EXERCISE DETAILS - Please count the lines below that contain the string "skPoint", treating uppercase and lowercase as different. Reply with the number alone.
——————
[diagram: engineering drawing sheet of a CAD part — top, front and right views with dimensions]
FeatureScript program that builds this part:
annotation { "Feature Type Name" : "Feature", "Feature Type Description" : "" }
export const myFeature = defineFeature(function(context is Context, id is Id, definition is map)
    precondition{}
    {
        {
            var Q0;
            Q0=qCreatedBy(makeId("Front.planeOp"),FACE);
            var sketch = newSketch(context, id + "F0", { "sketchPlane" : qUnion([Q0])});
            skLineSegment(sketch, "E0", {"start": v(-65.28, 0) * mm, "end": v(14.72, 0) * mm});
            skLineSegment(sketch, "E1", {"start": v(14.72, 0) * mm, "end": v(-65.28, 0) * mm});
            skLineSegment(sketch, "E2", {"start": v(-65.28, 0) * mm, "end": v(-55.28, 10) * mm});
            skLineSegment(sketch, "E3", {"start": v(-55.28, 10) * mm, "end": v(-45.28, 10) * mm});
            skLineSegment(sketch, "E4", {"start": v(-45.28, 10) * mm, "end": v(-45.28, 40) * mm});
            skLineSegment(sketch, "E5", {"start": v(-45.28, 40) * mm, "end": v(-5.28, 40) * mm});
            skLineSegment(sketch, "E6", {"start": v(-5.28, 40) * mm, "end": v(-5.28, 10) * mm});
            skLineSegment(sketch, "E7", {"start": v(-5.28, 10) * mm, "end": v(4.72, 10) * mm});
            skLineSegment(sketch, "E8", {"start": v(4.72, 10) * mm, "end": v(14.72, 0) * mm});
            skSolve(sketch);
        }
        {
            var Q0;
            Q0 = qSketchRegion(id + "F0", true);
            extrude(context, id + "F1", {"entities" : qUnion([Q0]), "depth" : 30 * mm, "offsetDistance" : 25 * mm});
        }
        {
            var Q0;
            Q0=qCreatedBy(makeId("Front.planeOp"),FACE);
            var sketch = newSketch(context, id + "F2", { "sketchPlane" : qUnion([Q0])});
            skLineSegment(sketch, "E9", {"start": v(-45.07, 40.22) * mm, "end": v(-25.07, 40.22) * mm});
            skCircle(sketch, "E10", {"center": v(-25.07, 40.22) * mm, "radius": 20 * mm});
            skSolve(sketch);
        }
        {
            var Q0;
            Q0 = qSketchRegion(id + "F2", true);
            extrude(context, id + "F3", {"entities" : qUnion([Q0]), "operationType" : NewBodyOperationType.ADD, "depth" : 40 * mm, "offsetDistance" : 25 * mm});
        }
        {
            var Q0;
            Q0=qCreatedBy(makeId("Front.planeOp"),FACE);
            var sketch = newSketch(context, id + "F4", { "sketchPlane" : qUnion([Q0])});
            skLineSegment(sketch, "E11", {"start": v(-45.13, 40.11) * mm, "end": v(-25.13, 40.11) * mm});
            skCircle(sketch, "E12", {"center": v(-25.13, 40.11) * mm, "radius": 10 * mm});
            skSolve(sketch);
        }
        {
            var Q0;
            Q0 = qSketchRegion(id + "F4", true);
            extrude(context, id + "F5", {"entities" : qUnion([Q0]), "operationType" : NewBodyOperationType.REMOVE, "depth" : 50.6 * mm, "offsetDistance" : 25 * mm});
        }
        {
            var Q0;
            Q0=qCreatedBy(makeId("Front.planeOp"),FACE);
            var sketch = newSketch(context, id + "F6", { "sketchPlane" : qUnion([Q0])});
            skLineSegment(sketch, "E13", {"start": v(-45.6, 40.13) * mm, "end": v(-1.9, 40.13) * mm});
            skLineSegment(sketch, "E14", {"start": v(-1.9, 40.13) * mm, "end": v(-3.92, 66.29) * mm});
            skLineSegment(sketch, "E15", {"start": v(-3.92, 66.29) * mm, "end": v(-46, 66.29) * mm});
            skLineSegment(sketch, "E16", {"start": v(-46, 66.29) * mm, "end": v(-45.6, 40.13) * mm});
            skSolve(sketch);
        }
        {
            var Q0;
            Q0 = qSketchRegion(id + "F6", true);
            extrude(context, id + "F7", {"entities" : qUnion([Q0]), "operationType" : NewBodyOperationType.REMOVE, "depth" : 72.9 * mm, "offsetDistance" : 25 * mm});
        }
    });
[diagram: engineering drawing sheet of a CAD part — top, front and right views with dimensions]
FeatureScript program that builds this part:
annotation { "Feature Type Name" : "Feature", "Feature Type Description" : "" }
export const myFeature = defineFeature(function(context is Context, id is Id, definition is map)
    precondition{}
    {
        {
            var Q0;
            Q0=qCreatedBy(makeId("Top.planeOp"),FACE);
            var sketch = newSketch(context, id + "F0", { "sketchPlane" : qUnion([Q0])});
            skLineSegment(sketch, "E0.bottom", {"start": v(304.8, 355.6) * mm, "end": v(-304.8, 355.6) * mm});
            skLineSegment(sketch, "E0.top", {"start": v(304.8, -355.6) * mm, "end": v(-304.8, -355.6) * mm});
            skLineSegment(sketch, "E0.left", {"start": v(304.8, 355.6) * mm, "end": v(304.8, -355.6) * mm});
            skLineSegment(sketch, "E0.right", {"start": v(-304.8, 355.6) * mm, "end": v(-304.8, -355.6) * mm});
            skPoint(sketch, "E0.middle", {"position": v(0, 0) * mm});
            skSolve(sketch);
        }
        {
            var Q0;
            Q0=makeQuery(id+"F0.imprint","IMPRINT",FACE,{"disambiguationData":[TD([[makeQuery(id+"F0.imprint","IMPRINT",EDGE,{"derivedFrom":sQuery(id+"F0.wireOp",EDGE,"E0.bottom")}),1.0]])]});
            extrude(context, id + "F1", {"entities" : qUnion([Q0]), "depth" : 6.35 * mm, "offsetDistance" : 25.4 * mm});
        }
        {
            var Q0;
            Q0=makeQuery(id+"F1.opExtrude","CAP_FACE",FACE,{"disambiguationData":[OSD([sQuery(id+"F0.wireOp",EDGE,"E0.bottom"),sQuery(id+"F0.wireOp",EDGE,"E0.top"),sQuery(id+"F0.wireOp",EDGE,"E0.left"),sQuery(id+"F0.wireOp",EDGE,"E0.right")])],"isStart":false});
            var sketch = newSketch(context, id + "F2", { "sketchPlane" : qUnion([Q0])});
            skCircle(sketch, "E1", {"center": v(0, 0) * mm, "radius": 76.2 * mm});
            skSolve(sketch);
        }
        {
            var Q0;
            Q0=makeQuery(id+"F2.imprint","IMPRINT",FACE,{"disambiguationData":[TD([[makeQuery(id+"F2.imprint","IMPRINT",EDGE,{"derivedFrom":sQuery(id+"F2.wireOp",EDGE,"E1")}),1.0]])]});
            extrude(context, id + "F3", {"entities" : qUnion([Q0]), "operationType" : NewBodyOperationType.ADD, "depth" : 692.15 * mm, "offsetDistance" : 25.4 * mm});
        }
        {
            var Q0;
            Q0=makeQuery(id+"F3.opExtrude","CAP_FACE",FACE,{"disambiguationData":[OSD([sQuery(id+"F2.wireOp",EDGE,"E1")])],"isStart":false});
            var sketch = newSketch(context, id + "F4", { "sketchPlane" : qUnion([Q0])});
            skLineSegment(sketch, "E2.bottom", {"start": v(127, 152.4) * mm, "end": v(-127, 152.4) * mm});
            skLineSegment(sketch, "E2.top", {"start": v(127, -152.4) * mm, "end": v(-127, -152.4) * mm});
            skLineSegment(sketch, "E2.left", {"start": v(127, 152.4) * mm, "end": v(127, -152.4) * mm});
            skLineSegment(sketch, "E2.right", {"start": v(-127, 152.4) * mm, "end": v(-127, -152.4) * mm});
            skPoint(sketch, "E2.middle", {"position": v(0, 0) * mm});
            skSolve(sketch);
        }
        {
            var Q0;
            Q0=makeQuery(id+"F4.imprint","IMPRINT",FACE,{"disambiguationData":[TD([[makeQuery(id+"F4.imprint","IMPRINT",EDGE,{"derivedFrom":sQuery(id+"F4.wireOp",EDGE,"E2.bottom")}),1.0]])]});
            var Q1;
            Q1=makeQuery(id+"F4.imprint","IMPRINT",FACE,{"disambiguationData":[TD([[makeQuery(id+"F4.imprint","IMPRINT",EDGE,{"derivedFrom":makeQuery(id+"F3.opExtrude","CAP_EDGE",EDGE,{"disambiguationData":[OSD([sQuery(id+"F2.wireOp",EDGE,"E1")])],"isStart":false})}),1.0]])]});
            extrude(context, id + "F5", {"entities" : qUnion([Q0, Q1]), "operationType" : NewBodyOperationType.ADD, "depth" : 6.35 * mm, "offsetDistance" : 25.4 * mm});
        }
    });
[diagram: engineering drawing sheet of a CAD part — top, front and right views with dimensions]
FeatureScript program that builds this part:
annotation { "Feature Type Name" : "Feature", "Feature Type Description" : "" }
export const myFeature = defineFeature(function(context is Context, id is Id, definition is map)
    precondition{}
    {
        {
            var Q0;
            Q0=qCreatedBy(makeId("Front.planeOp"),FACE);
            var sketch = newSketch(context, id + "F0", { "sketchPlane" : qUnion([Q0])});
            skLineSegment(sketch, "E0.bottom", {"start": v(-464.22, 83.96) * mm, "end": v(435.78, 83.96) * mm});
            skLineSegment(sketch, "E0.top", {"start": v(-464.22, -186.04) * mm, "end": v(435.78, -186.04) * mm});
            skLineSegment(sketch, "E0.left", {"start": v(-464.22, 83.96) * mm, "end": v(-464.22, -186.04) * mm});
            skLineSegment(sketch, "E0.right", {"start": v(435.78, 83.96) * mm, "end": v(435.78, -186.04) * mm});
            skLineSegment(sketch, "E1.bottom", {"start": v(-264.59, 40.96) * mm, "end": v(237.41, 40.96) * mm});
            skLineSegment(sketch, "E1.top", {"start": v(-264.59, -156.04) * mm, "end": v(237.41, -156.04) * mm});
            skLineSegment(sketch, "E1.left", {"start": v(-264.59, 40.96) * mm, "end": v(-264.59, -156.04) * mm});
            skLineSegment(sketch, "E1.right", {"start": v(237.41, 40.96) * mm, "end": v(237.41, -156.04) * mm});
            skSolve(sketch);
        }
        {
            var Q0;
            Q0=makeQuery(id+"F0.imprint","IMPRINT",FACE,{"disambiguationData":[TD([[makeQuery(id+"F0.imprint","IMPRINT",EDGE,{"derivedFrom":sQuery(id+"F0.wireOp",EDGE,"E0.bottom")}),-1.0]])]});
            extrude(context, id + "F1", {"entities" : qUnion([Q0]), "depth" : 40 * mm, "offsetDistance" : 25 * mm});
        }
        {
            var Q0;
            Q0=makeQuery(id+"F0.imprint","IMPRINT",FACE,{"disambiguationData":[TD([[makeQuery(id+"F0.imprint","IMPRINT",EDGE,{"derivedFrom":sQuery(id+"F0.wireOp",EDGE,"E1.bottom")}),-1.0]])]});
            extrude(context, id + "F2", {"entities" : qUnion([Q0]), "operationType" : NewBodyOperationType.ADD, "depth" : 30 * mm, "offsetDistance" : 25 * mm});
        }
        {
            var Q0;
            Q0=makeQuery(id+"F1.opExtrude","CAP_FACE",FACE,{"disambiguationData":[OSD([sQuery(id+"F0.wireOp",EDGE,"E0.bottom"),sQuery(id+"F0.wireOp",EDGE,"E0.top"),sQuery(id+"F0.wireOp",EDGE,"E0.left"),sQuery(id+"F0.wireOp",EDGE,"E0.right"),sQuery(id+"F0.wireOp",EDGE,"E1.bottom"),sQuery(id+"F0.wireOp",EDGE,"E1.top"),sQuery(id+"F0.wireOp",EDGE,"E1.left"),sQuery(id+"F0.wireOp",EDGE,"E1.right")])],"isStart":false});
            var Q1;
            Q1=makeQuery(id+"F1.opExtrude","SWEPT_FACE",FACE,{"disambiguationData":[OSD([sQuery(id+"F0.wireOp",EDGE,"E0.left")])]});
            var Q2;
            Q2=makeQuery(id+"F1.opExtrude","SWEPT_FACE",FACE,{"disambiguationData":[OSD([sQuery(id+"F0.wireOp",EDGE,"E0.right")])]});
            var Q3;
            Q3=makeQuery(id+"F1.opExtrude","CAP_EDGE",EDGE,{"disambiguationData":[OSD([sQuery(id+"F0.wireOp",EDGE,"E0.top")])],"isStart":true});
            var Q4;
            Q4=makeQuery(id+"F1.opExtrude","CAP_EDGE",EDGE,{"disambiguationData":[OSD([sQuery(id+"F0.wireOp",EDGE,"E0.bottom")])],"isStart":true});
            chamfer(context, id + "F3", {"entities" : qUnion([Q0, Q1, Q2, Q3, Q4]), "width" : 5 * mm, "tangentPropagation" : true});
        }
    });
——————
THE REPLY - 2